UK’S trade deficit widened to more than double its July size in August, data from the Office for National Statistics (ONS) revealed yesterday, driving the pound down against the dollar.
The UK imported £4.2bn more than it exported in August, the ONS data showed, up from £1.7bn in July, pushing sterling below $1.60, from its peaks above $1.63 in late September. This overall deficit came from a £9.8bn deficit in goods, partially offset by a £5.7bn surplus in services.
The figures will come as another blow to chancellor George Osborne’s hopes for the UK to “pay its way” in the world. Hopes of an export-led recovery were left in tatters, as UK exporters found it harder and harder to shift goods overseas.

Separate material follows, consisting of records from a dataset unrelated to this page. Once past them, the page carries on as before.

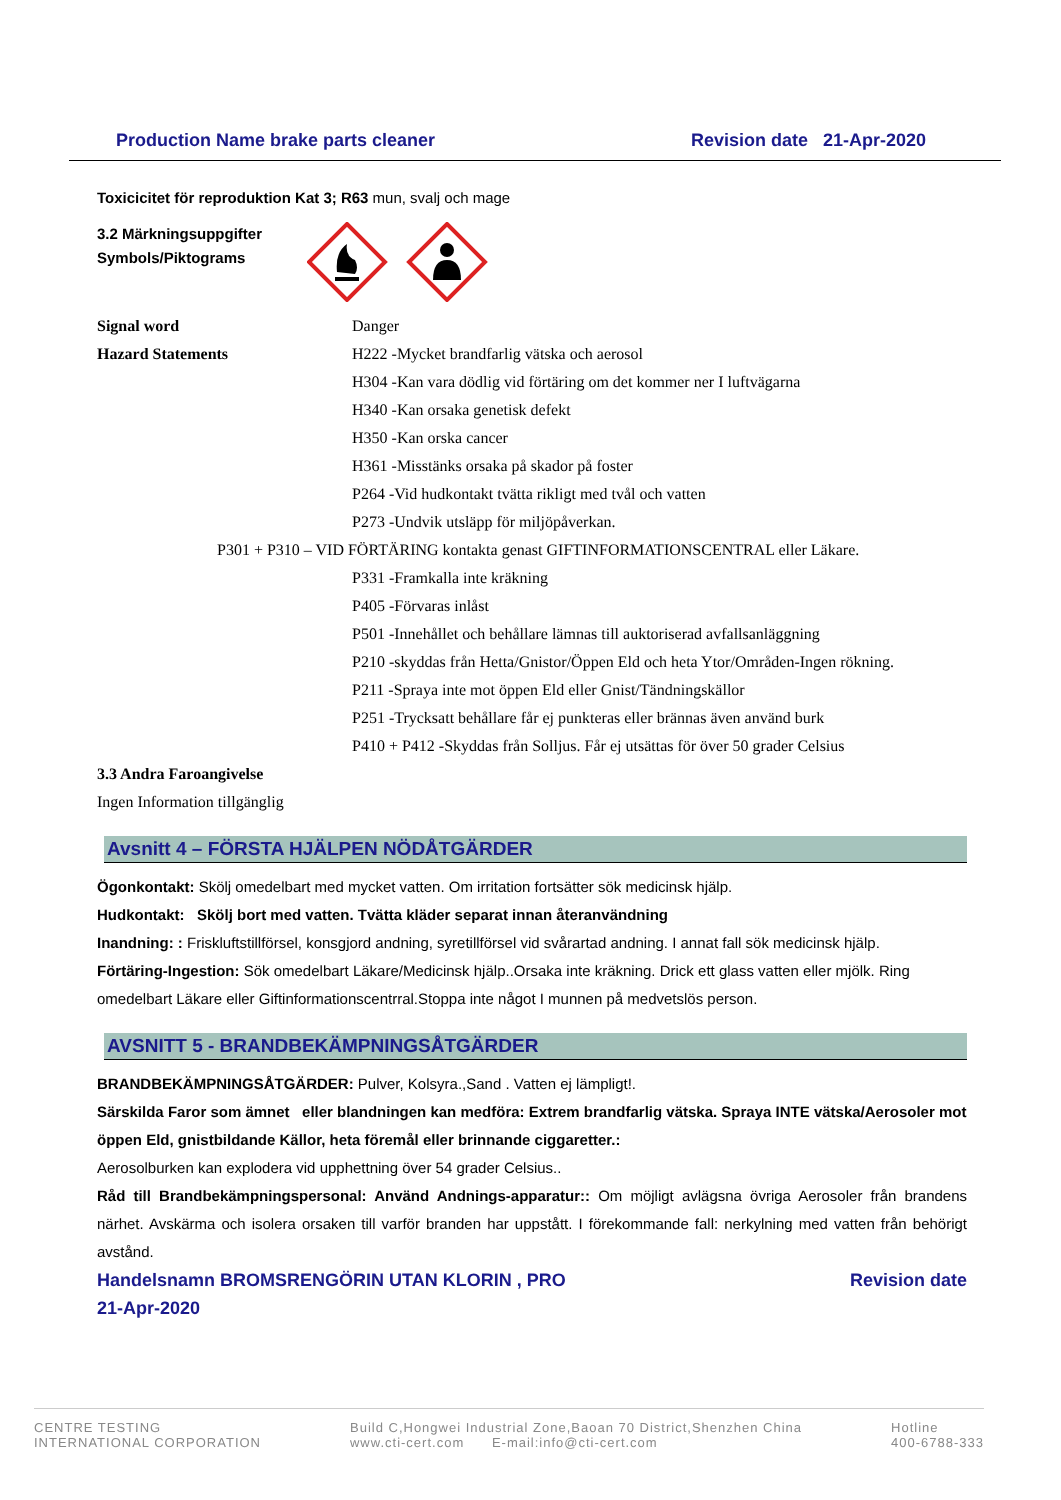Production Name brake parts cleaner Revision date 21-Apr-2020
Toxicicitet för reproduktion Kat 3; R63 mun, svalj och mage
3.2 Märkningsuppgifter
Symbols/Piktograms
Signal word Danger
Hazard Statements H222 -Mycket brandfarlig vätska och aerosol
H304 -Kan vara dödlig vid förtäring om det kommer ner I luftvägarna
H340 -Kan orsaka genetisk defekt
H350 -Kan orska cancer
H361 -Misstänks orsaka på skador på foster
P264 -Vid hudkontakt tvätta rikligt med tvål och vatten
P273 -Undvik utsläpp för miljöpåverkan.
P301 + P310 – VID FÖRTÄRING kontakta genast GIFTINFORMATIONSCENTRAL eller Läkare.
P331 -Framkalla inte kräkning
P405 -Förvaras inlåst
P501 -Innehållet och behållare lämnas till auktoriserad avfallsanläggning
P210 -skyddas från Hetta/Gnistor/Öppen Eld och heta Ytor/Områden-Ingen rökning.
P211 -Spraya inte mot öppen Eld eller Gnist/Tändningskällor
P251 -Trycksatt behållare får ej punkteras eller brännas även använd burk
P410 + P412 -Skyddas från Solljus. Får ej utsättas för över 50 grader Celsius
3.3 Andra Faroangivelse
Ingen Information tillgänglig
Avsnitt 4 – FÖRSTA HJÄLPEN NÖDÅTGÄRDER
Ögonkontakt: Skölj omedelbart med mycket vatten. Om irritation fortsätter sök medicinsk hjälp.
Hudkontakt: Skölj bort med vatten. Tvätta kläder separat innan återanvändning
Inandning: : Friskluftstillförsel, konsgjord andning, syretillförsel vid svårartad andning. I annat fall sök medicinsk hjälp.
Förtäring-Ingestion: Sök omedelbart Läkare/Medicinsk hjälp..Orsaka inte kräkning. Drick ett glass vatten eller mjölk. Ring omedelbart Läkare eller Giftinformationscentrral.Stoppa inte något I munnen på medvetslös person.
AVSNITT 5 - BRANDBEKÄMPNINGSÅTGÄRDER
BRANDBEKÄMPNINGSÅTGÄRDER: Pulver, Kolsyra.,Sand . Vatten ej lämpligt!.
Särskilda Faror som ämnet eller blandningen kan medföra: Extrem brandfarlig vätska. Spraya INTE vätska/Aerosoler mot öppen Eld, gnistbildande Källor, heta föremål eller brinnande ciggaretter.:
Aerosolburken kan explodera vid upphettning över 54 grader Celsius..
Råd till Brandbekämpningspersonal: Använd Andnings-apparatur:: Om möjligt avlägsna övriga Aerosoler från brandens närhet. Avskärma och isolera orsaken till varför branden har uppstått. I förekommande fall: nerkylning med vatten från behörigt avstånd.
Handelsnamn BROMSRENGÖRIN UTAN KLORIN , PRO
21-Apr-2020 Revision date
CENTRE TESTING
INTERNATIONAL CORPORATION
Build C,Hongwei Industrial Zone,Baoan 70 District,Shenzhen China
www.cti-cert.com E-mail:info@cti-cert.com
Hotline
400-6788-333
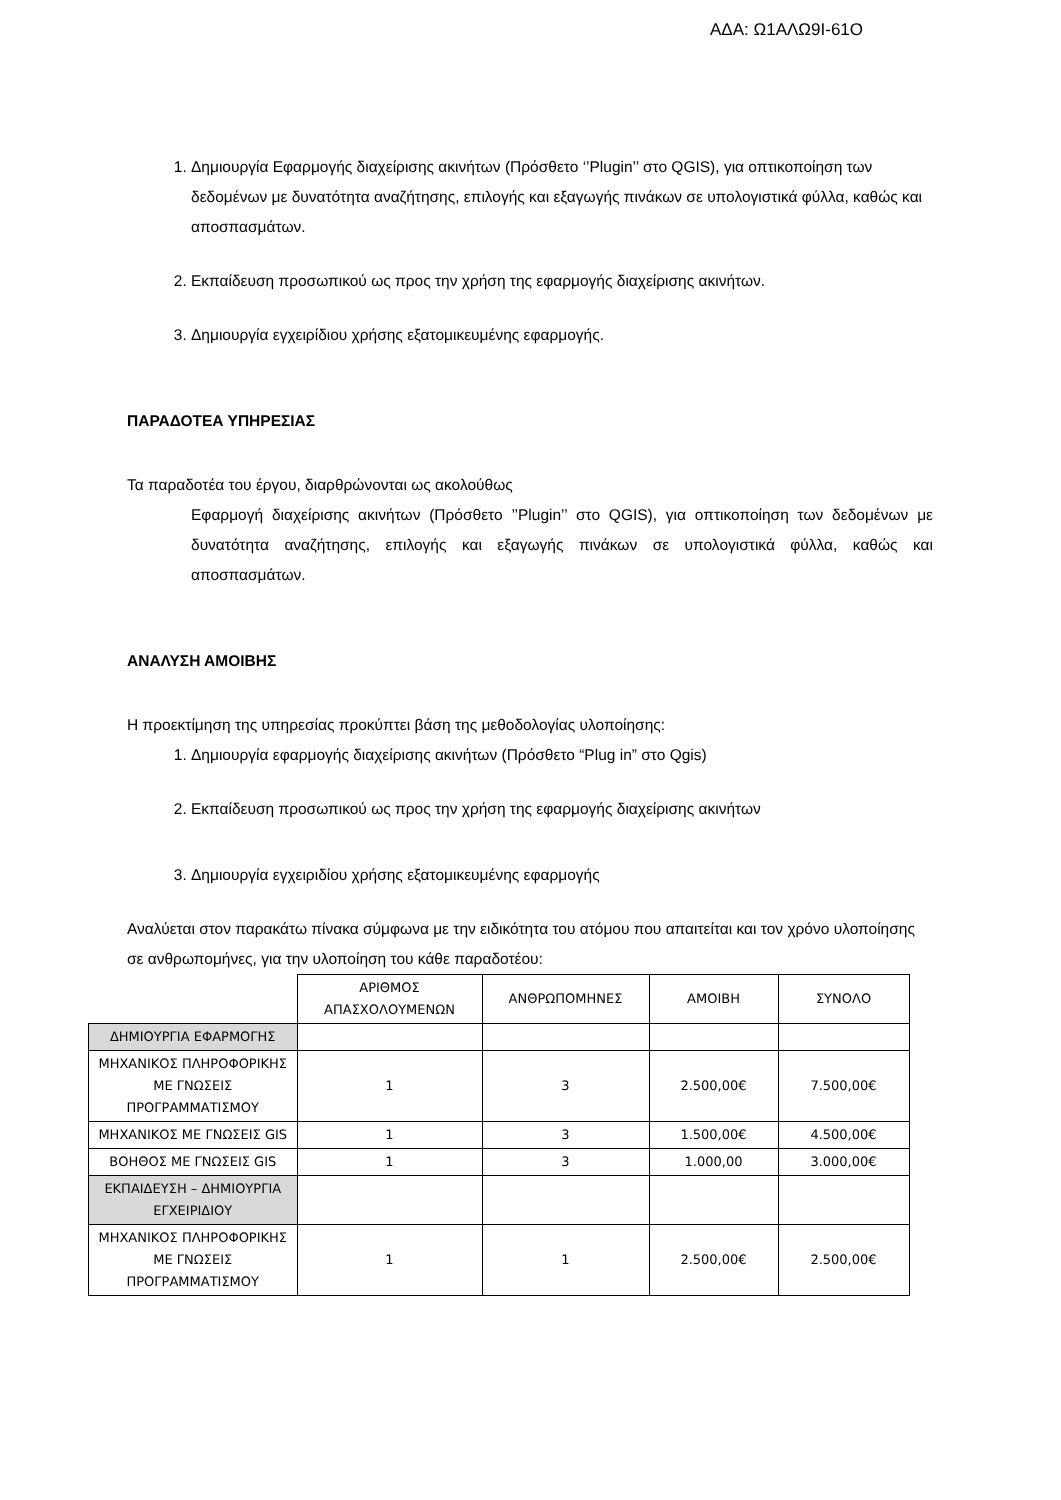ΑΔΑ: Ω1ΑΛΩ9Ι-61Ο
1. Δημιουργία Εφαρμογής διαχείρισης ακινήτων (Πρόσθετο ‘’Plugin’’ στο QGIS), για οπτικοποίηση των δεδομένων με δυνατότητα αναζήτησης, επιλογής και εξαγωγής πινάκων σε υπολογιστικά φύλλα, καθώς και αποσπασμάτων.
2. Εκπαίδευση προσωπικού ως προς την χρήση της εφαρμογής διαχείρισης ακινήτων.
3. Δημιουργία εγχειρίδιου χρήσης εξατομικευμένης εφαρμογής.
ΠΑΡΑΔΟΤΕΑ ΥΠΗΡΕΣΙΑΣ
Τα παραδοτέα του έργου, διαρθρώνονται ως ακολούθως
Εφαρμογή διαχείρισης ακινήτων (Πρόσθετο ’’Plugin’’ στο QGIS), για οπτικοποίηση των δεδομένων με δυνατότητα αναζήτησης, επιλογής και εξαγωγής πινάκων σε υπολογιστικά φύλλα, καθώς και αποσπασμάτων.
ΑΝΑΛΥΣΗ ΑΜΟΙΒΗΣ
Η προεκτίμηση της υπηρεσίας προκύπτει βάση της μεθοδολογίας υλοποίησης:
1. Δημιουργία εφαρμογής διαχείρισης ακινήτων (Πρόσθετο “Plug in” στο Qgis)
2. Εκπαίδευση προσωπικού ως προς την χρήση της εφαρμογής διαχείρισης ακινήτων
3. Δημιουργία εγχειριδίου χρήσης εξατομικευμένης εφαρμογής
Αναλύεται στον παρακάτω πίνακα σύμφωνα με την ειδικότητα του ατόμου που απαιτείται και τον χρόνο υλοποίησης σε ανθρωπομήνες, για την υλοποίηση του κάθε παραδοτέου:
| | ΑΡΙΘΜΟΣ ΑΠΑΣΧΟΛΟΥΜΕΝΩΝ | ΑΝΘΡΩΠΟΜΗΝΕΣ | ΑΜΟΙΒΗ | ΣΥΝΟΛΟ |
| --- | --- | --- | --- | --- |
| ΔΗΜΙΟΥΡΓΙΑ ΕΦΑΡΜΟΓΗΣ | | | | |
| ΜΗΧΑΝΙΚΟΣ ΠΛΗΡΟΦΟΡΙΚΗΣ ΜΕ ΓΝΩΣΕΙΣ ΠΡΟΓΡΑΜΜΑΤΙΣΜΟΥ | 1 | 3 | 2.500,00€ | 7.500,00€ |
| ΜΗΧΑΝΙΚΟΣ ΜΕ ΓΝΩΣΕΙΣ GIS | 1 | 3 | 1.500,00€ | 4.500,00€ |
| ΒΟΗΘΟΣ ΜΕ ΓΝΩΣΕΙΣ GIS | 1 | 3 | 1.000,00 | 3.000,00€ |
| ΕΚΠΑΙΔΕΥΣΗ – ΔΗΜΙΟΥΡΓΙΑ ΕΓΧΕΙΡΙΔΙΟΥ | | | | |
| ΜΗΧΑΝΙΚΟΣ ΠΛΗΡΟΦΟΡΙΚΗΣ ΜΕ ΓΝΩΣΕΙΣ ΠΡΟΓΡΑΜΜΑΤΙΣΜΟΥ | 1 | 1 | 2.500,00€ | 2.500,00€ |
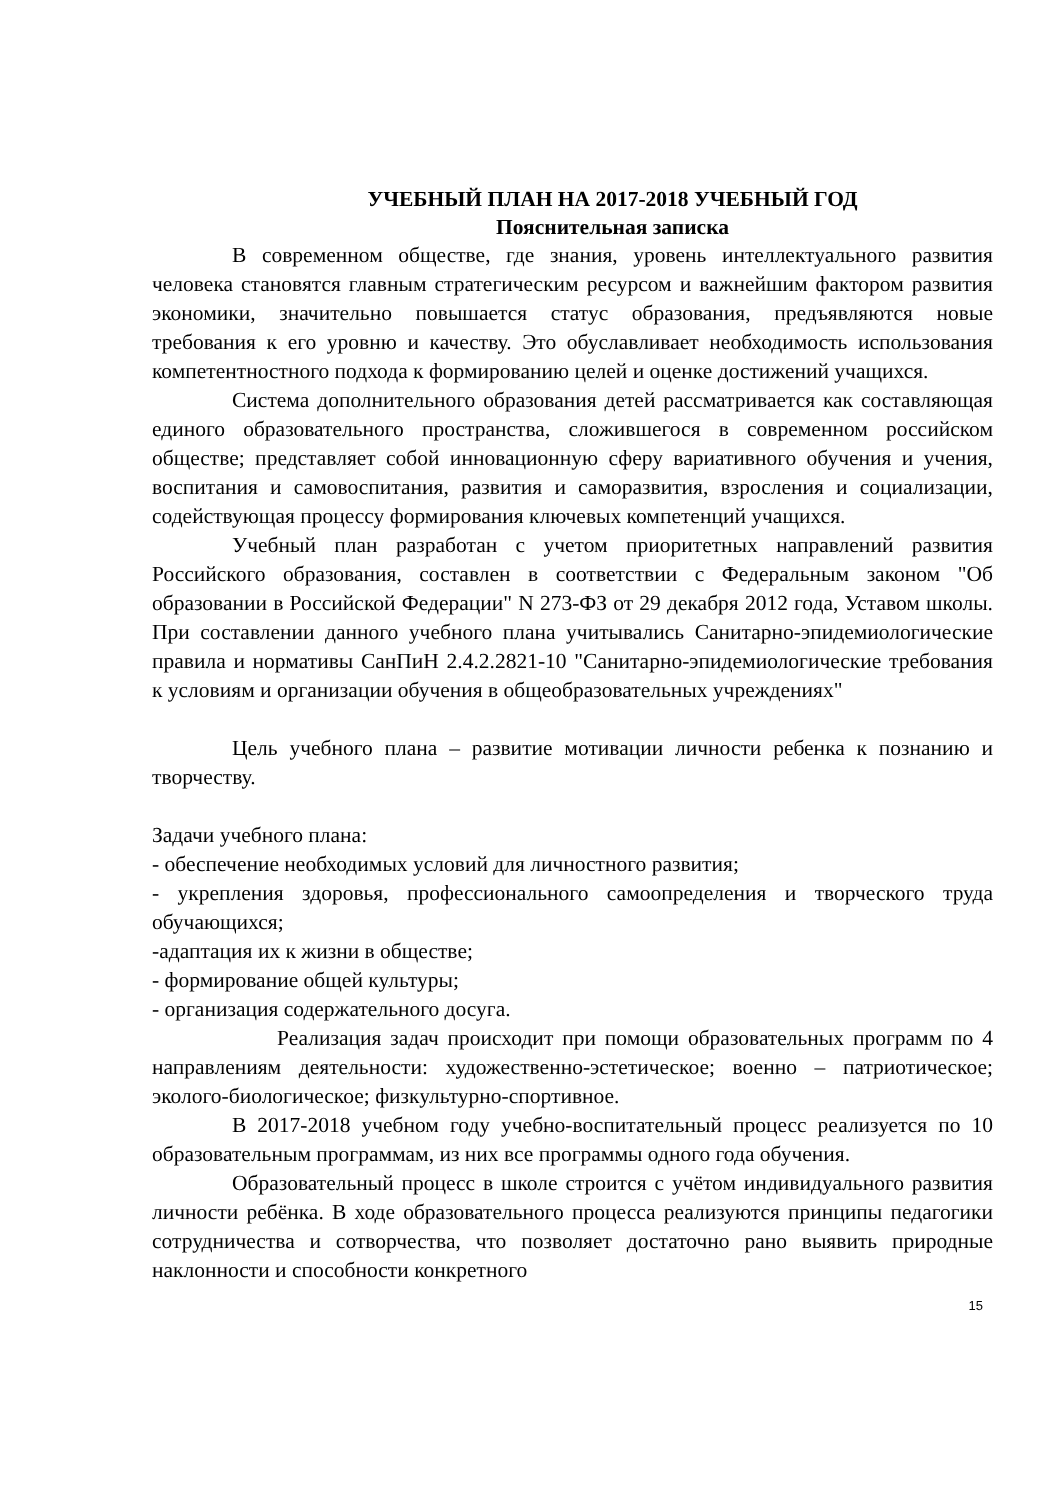УЧЕБНЫЙ ПЛАН НА 2017-2018 УЧЕБНЫЙ ГОД
Пояснительная записка
В современном обществе, где знания, уровень интеллектуального развития человека становятся главным стратегическим ресурсом и важнейшим фактором развития экономики, значительно повышается статус образования, предъявляются новые требования к его уровню и качеству. Это обуславливает необходимость использования компетентностного подхода к формированию целей и оценке достижений учащихся.
Система дополнительного образования детей рассматривается как составляющая единого образовательного пространства, сложившегося в современном российском обществе; представляет собой инновационную сферу вариативного обучения и учения, воспитания и самовоспитания, развития и саморазвития, взросления и социализации, содействующая процессу формирования ключевых компетенций учащихся.
Учебный план разработан с учетом приоритетных направлений развития Российского образования, составлен в соответствии с Федеральным законом "Об образовании в Российской Федерации" N 273-ФЗ от 29 декабря 2012 года, Уставом школы. При составлении данного учебного плана учитывались Санитарно-эпидемиологические правила и нормативы СанПиН 2.4.2.2821-10 "Санитарно-эпидемиологические требования к условиям и организации обучения в общеобразовательных учреждениях"
Цель учебного плана – развитие мотивации личности ребенка к познанию и творчеству.
Задачи учебного плана:
- обеспечение необходимых условий для личностного развития;
- укрепления здоровья, профессионального самоопределения и творческого труда обучающихся;
-адаптация их к жизни в обществе;
- формирование общей культуры;
- организация содержательного досуга.
Реализация задач происходит при помощи образовательных программ по 4 направлениям деятельности: художественно-эстетическое; военно – патриотическое; эколого-биологическое; физкультурно-спортивное.
В 2017-2018 учебном году учебно-воспитательный процесс реализуется по 10 образовательным программам, из них все программы одного года обучения.
Образовательный процесс в школе строится с учётом индивидуального развития личности ребёнка. В ходе образовательного процесса реализуются принципы педагогики сотрудничества и сотворчества, что позволяет достаточно рано выявить природные наклонности и способности конкретного
15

“The prospect of export-led growth seems as remote as ever,” said economist Osman Ismail at the Centre for Economics and Business Research (CEBR). “For the three months to August, even services exports remain 2.8 per cent lower than the equivalent figure from a year ago,” he said.
Analysts predicted that the balance would only move further into deficit in the coming months.
“The UK goods trade balance will remain firmly in deficit into 2013 – slowing exports will be the key drag,” said Melanie Bowler at Moody’s Analytics. “Meanwhile, the services balance will deteriorate but remain in surplus.”
The goods deficit with the EU widened by £0.5bn to £4.9bn in August, while the deficit with non-EU countries expanded by £2.0bn to £5bn.
The data also revealed a £1.6bn – 24.1 per cent – fall in imports from Norway between the three months to May and the three months to August.
The Office for National Statistics told City A.M. that this was likely to be down to a strike in Norwegian gas production – but said they could not be absolutely sure without more detailed data.
If the trade gap stays wide, it could see the pound sink further, below its current 55-day moving average of $1.5905.